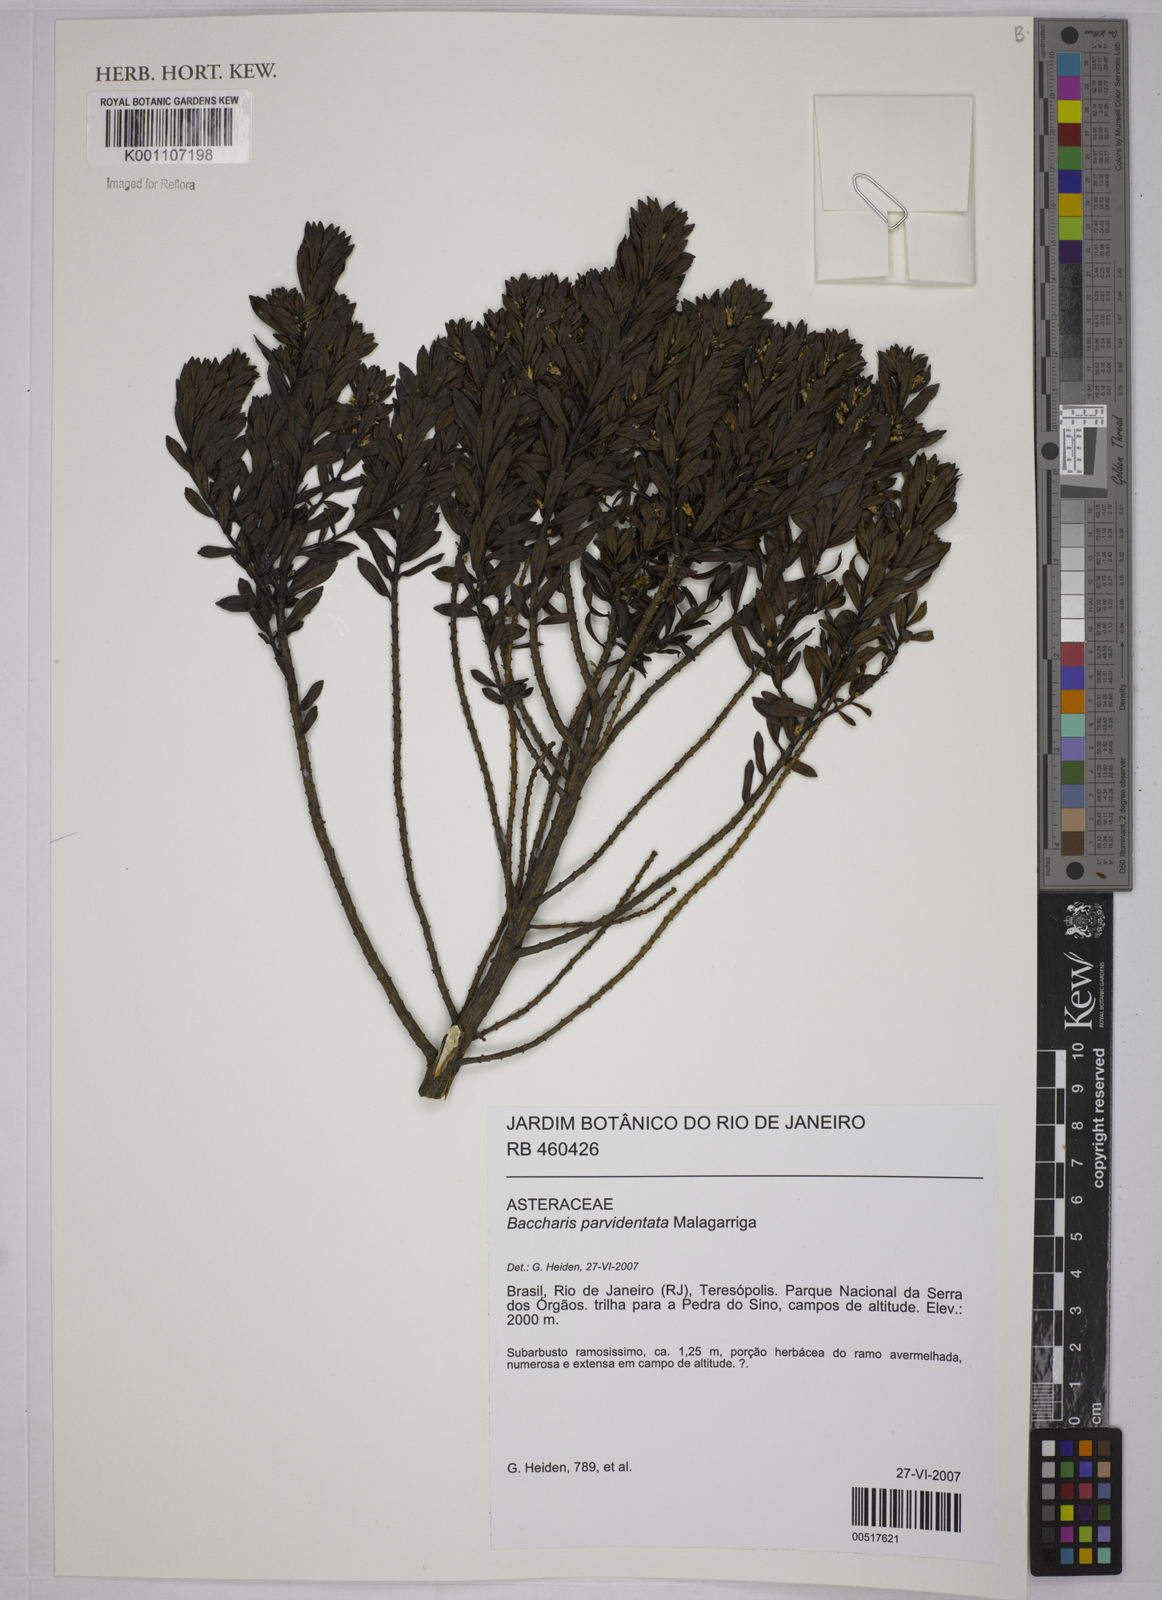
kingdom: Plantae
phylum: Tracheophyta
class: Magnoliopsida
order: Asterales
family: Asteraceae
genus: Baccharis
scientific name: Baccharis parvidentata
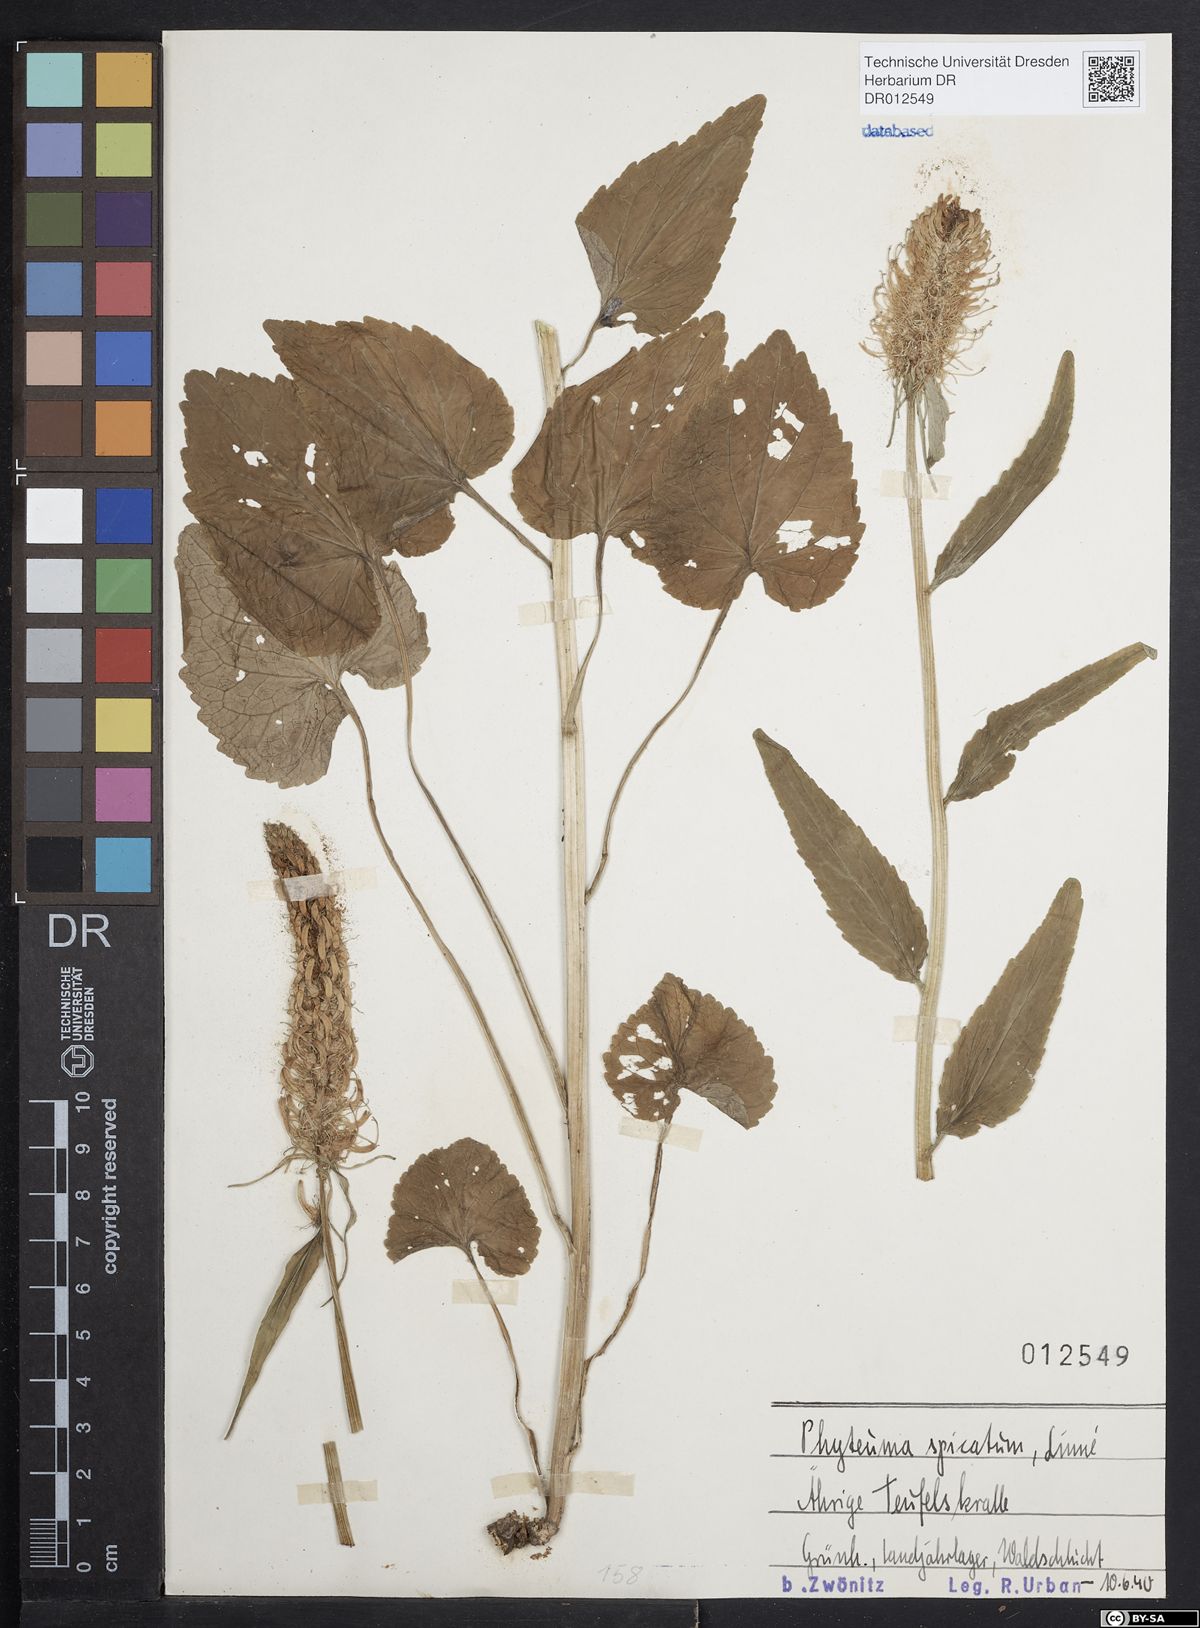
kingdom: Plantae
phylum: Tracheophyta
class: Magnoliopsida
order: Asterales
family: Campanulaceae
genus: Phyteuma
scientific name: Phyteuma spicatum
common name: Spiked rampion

**Required work**.
Transcribe the items above from their very start through the line with "genus: Phyteuma", including that line. Leave the pictures out of your answer.

**Written response**.
kingdom: Plantae
phylum: Tracheophyta
class: Magnoliopsida
order: Asterales
family: Asteraceae
genus: Baccharis
scientific name: Baccharis parvidentata
kingdom: Plantae
phylum: Tracheophyta
class: Magnoliopsida
order: Asterales
family: Campanulaceae
genus: Phyteuma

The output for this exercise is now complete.